I would not hear of it. All I could see was a nine-year-old’s disappointment at having to cut short “the best vacation ever”. All I could see was a nine-year-old’s crestfallen face when her friend’s returned later and recounted adventures. All I could imagine were hurt looks, reproachful glances, even a relationship bruised forever.

I was devastated. Not by the pain or discomfort, or the cutting short a vacation… no, the pain didn’t come close to the guilt I felt. 
I firmly told my husband I was going to travel back. Alone. Now, 38 hours of pain will turn anyone into a growling lion. And my husband knew better than to argue with a growling lioness. *grin*

This story fortunately comes with a happy ending. All set to head to the airport in the morning, I suddenly started to feel better at 3 a.m.
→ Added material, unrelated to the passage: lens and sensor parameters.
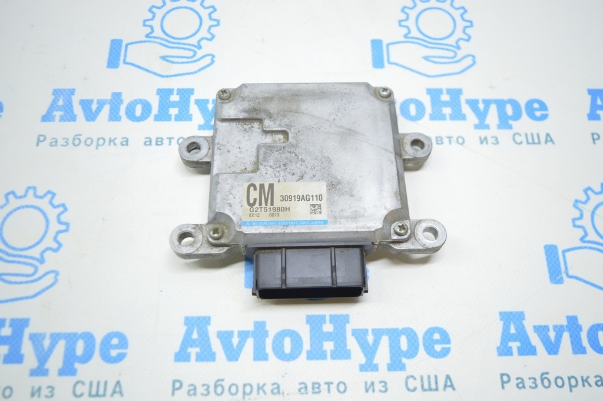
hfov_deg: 57.3
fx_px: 552
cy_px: 200
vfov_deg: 39.9
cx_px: 302
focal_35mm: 33
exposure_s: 1/40
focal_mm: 22
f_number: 3.8
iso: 400
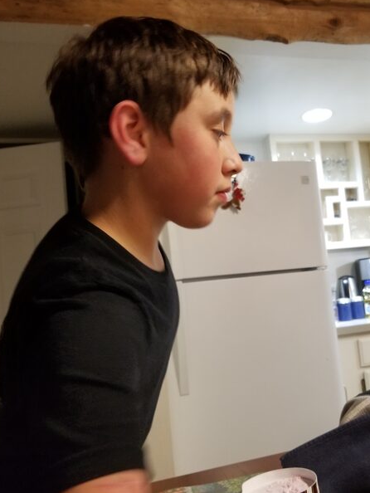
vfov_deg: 52.6
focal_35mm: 35
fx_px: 498
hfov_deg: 39.8
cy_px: 246
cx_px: 271
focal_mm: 4.3
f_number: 1.7
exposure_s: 1/60
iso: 250
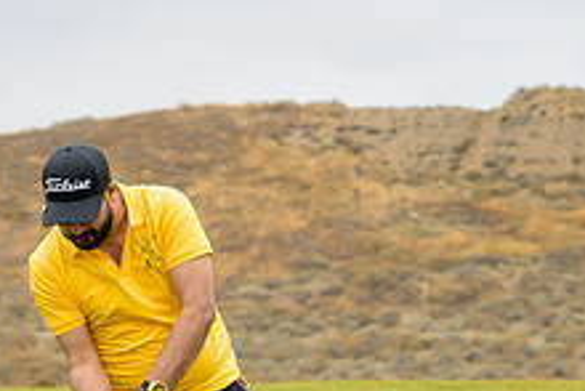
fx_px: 2911
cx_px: 19
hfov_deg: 11.4
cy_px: 363
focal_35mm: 179
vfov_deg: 7.7
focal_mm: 68
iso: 800
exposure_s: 1/2500
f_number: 4
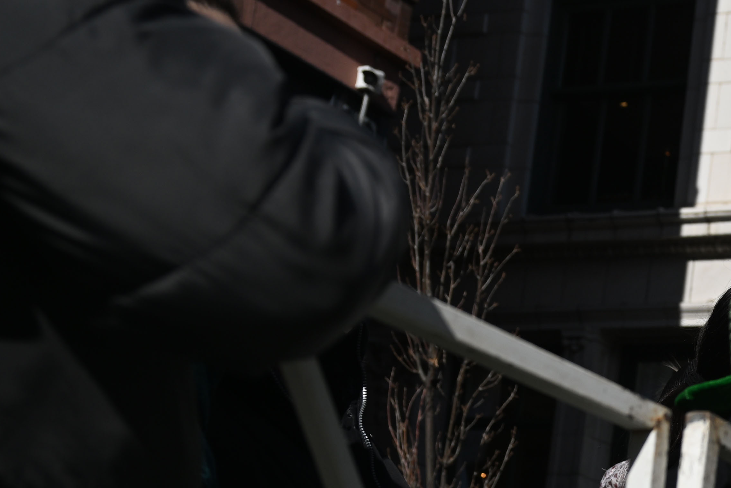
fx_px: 2169
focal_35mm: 107
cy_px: 652
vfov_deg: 12.4
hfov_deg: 17.1
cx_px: 1137
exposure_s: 1/2000
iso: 64
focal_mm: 29.5
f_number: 4
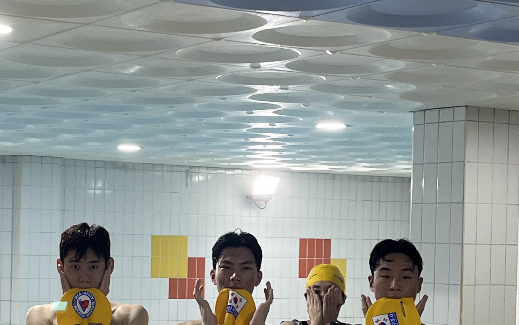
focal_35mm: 86
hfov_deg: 24.0
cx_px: 167
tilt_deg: -0.3
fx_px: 1217
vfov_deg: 15.1
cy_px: 261
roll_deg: +0.6
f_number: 1.6
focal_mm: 5.1
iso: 80
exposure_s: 1/60
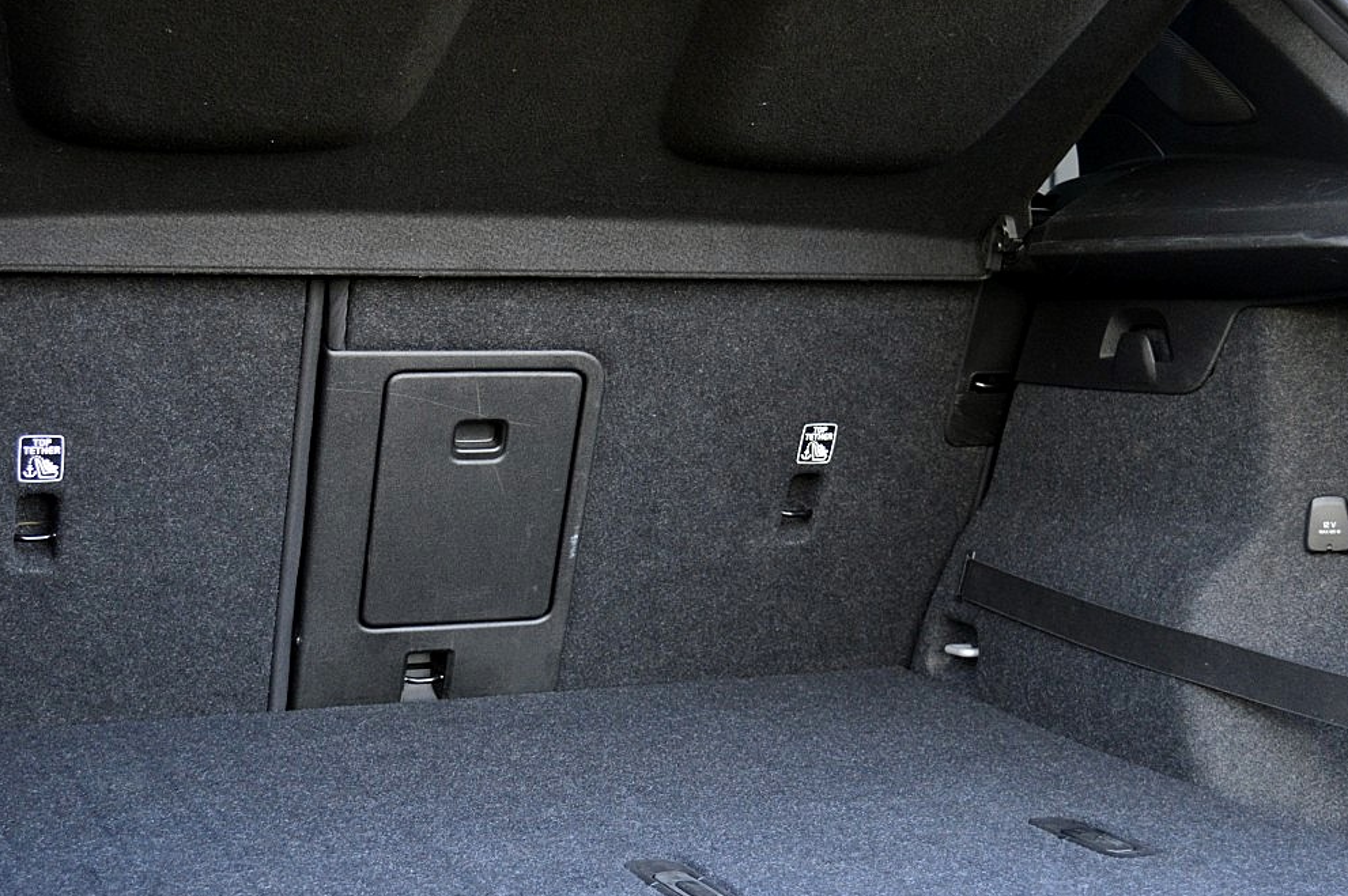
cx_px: 667
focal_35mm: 59
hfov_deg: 34.0
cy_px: 572
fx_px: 2207
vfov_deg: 22.9
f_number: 4
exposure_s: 1/60
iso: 800
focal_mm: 24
Quite cheerfully, I woke up my husband and told him to turn off the alarm since I was not going to leave in the morning.
But the episode got me thinking. Of how fragile we are. How fragile we make ourselves in situations. And the reasons/ the persons for whom we do so.

I wrote this yesterday. I didn’t post it. Well, simply because I haven’t posted in ages, but also because it felt as if something was missing to the overall thought. Or perhaps, the whole idea of a loved one causing unraveling bothered me.
Then I realized that if these weak spots are our vulnerability, they are also our strength. Most of us can recount acts of pluck, courage, tenacity, done in a moment for our weak spots. Actions we would otherwise have never done or even considered ourselves capable of.  My flying back alone was an easy one in the overall scope of things and overall scope of experiences.

For after all, even if these weak spots can sometimes leave us feeling helpless, they come from a place of immense tenderness and love. How can we always remember that?
For wouldn't that result in more gentleness rather than unraveling? And that seems appropriate, given the tender space they stem from.